If the American people go along with such blatant attempts at obscuring the reality of the criminal conspiracy that has been committed, then it is perhaps time we finally lay to rest this experiment we call American democracy. At the very minimum, Congress should be compelled into action. The Senate Select Committee on Intelligence, and in particular its two senior senators, Pat Roberts, R-Kan., and Jay Rockefeller, D-W.Va, should not only complete their investigation into how the Bush administration used (or misused) intelligence to formulate Iraq policy, but also re-open its initial report into the so-called "intelligence failure" regarding the flawed WMD assessments, with the intent to indict any and all who conspired to keep relevant information from, or made false statements to, that committee during the conduct of its original investigation.
There must be a wider investigation into the totality of the criminal conspiracy undertaken by the Bush administration to defraud
Congress and the American people about the issue of war with Iraq, and in particular the case used to justify the invasion of that country.
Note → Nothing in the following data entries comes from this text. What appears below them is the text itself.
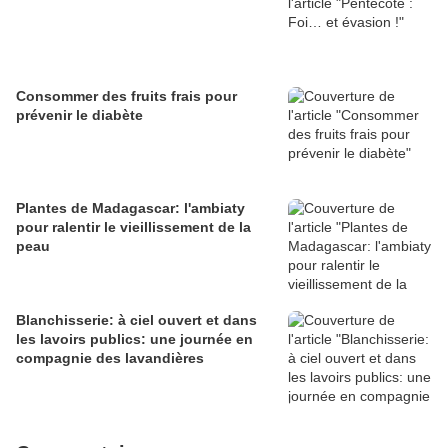
Consommer des fruits frais pour
prévenir le diabète
Plantes de Madagascar: l'ambiaty
pour ralentir le vieillissement de la
peau
Blanchisserie: à ciel ouvert et dans
les lavoirs publics: une journée en
compagnie des lavandières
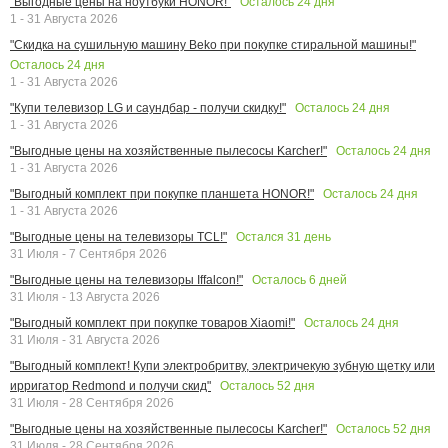
Осталось
24
дня
"Выгодные цены на ноутбуки HONOR!"
1 - 31 Августа 2026
"Скидка на сушильную машину Beko при покупке стиральной машины!"
Осталось
24
дня
1 - 31 Августа 2026
Осталось
24
дня
"Купи телевизор LG и саундбар - получи скидку!"
1 - 31 Августа 2026
Осталось
24
дня
"Выгодные цены на хозяйственные пылесосы Karcher!"
1 - 31 Августа 2026
Осталось
24
дня
"Выгодный комплект при покупке планшета HONOR!"
1 - 31 Августа 2026
Остался
31
день
"Выгодные цены на телевизоры TCL!"
31 Июля - 7 Сентября 2026
Осталось
6
дней
"Выгодные цены на телевизоры Iffalcon!"
31 Июля - 13 Августа 2026
Осталось
24
дня
"Выгодный комплект при покупке товаров Xiaomi!"
31 Июля - 31 Августа 2026
"Выгодный комплект! Купи электробритву, электричекую зубную щетку или
Осталось
52
дня
ирригатор Redmond и получи скид"
31 Июля - 28 Сентября 2026
Осталось
52
дня
"Выгодные цены на хозяйственные пылесосы Karcher!"
31 Июля - 28 Сентября 2026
The crime that was committed goes far beyond the outing of a rogue diplomat's CIA-affiliated spouse, as serious as that charge may be. The deliberate and systematic manner in which the Bush administration, from the president on down, peddled misleading, distorted and fabricated information to Congress and the American people represents a frontal assault on the very system of government the United States of America proclaims to champion.
Scott Ritter is a former chief U.N. weapons inspector who participated in 52 missions in Iraq, 14 of which he led. He is the author of the newly released "Iraq Confidential: The Untold Story of the Intelligence Conspiracy to Undermine the U.N. and Overthrow Saddam Hussein" (Nation Books).